▶ _ACTION ITEM_
Could you retype the records word for word but without any pictures?

Lens and sensor parameters
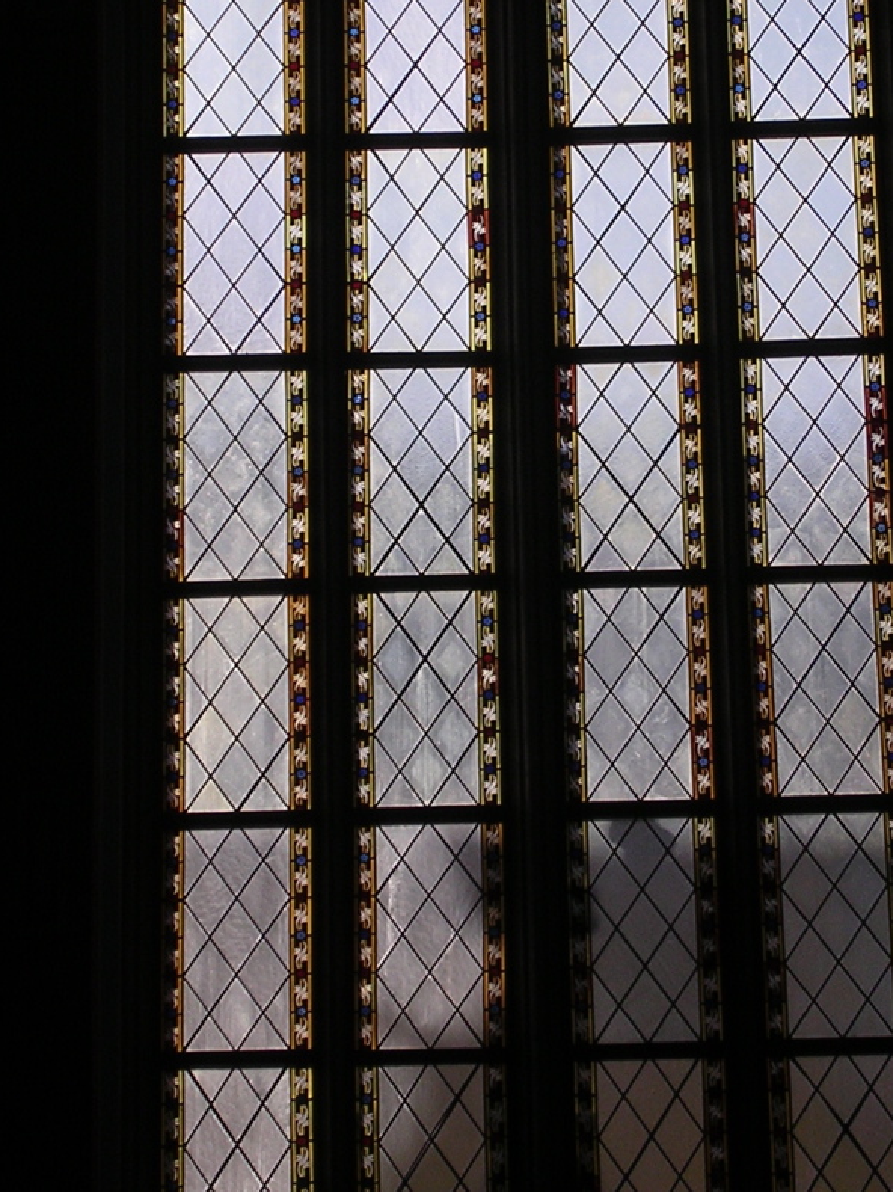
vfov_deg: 10.4
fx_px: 6539
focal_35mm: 190
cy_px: 413
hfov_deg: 7.8
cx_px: 477
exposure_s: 1/387
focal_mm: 16.7
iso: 100
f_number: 4.8
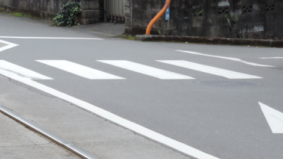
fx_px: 1253
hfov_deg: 12.9
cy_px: 107
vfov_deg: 7.3
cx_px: 163
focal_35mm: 167
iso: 220
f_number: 4.1
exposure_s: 1/100
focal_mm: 16
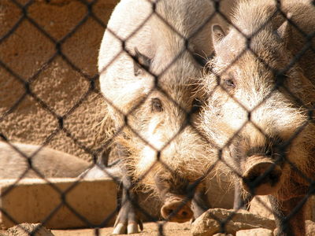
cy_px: 118
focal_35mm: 276
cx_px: 158
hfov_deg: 7.2
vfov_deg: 5.4
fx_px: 2512
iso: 100
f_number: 5.3
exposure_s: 1/209
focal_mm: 71.2
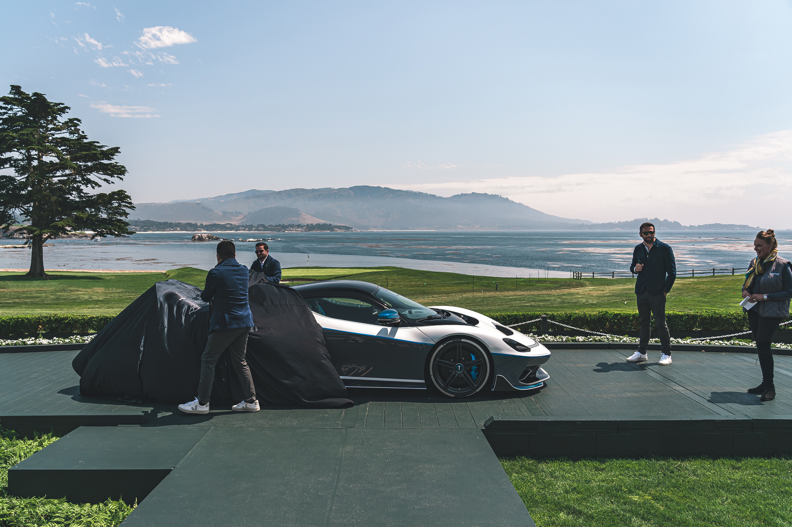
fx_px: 638
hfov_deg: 63.7
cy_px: 264
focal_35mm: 29
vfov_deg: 44.9
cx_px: 396
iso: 100
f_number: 4
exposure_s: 1/800
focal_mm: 29
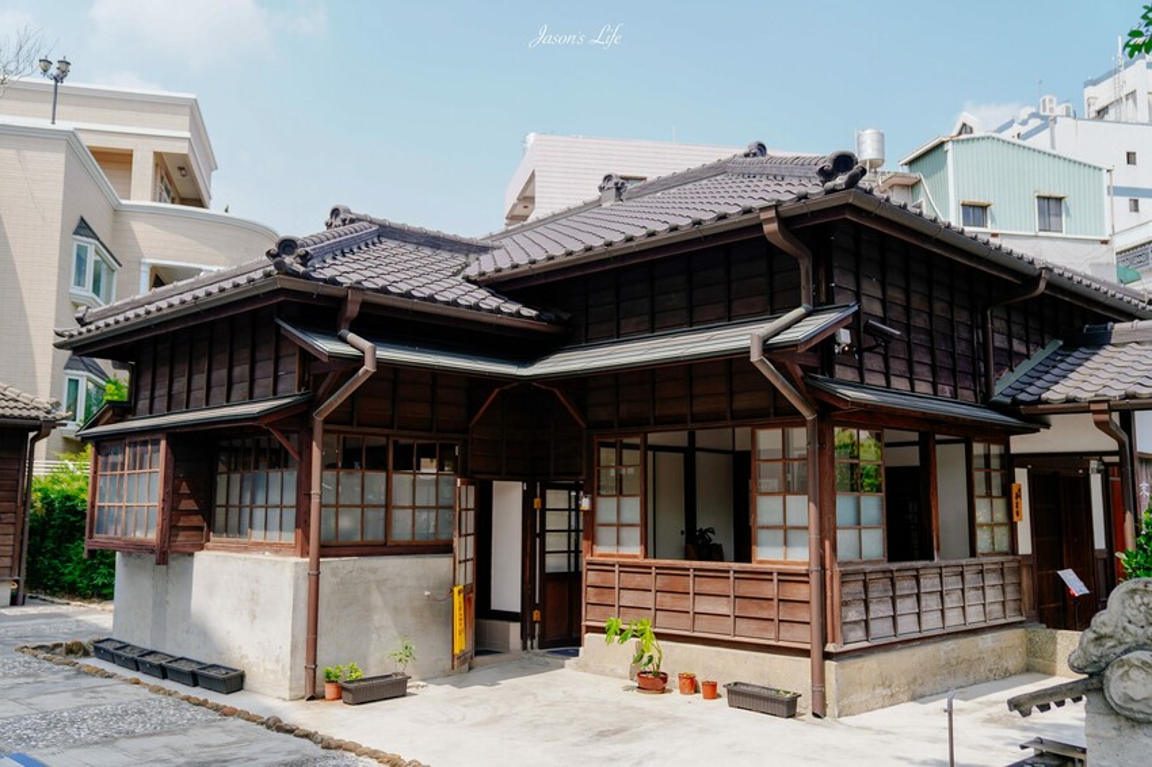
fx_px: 1024
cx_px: 576
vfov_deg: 41.1
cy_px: 384
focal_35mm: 32
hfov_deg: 58.7
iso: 100
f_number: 2.8
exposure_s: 1/800
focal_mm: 32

▶ _REPLY TO THE EXERCISE_
vfov_deg: 10.4
fx_px: 6539
focal_35mm: 190
cy_px: 413
hfov_deg: 7.8
cx_px: 477
exposure_s: 1/387
focal_mm: 16.7
iso: 100
f_number: 4.8
fx_px: 1253
hfov_deg: 12.9
cy_px: 107
vfov_deg: 7.3
cx_px: 163
focal_35mm: 167
iso: 220
f_number: 4.1
exposure_s: 1/100
focal_mm: 16
cy_px: 118
focal_35mm: 276
cx_px: 158
hfov_deg: 7.2
vfov_deg: 5.4
fx_px: 2512
iso: 100
f_number: 5.3
exposure_s: 1/209
focal_mm: 71.2
fx_px: 638
hfov_deg: 63.7
cy_px: 264
focal_35mm: 29
vfov_deg: 44.9
cx_px: 396
iso: 100
f_number: 4
exposure_s: 1/800
focal_mm: 29
fx_px: 1024
cx_px: 576
vfov_deg: 41.1
cy_px: 384
focal_35mm: 32
hfov_deg: 58.7
iso: 100
f_number: 2.8
exposure_s: 1/800
focal_mm: 32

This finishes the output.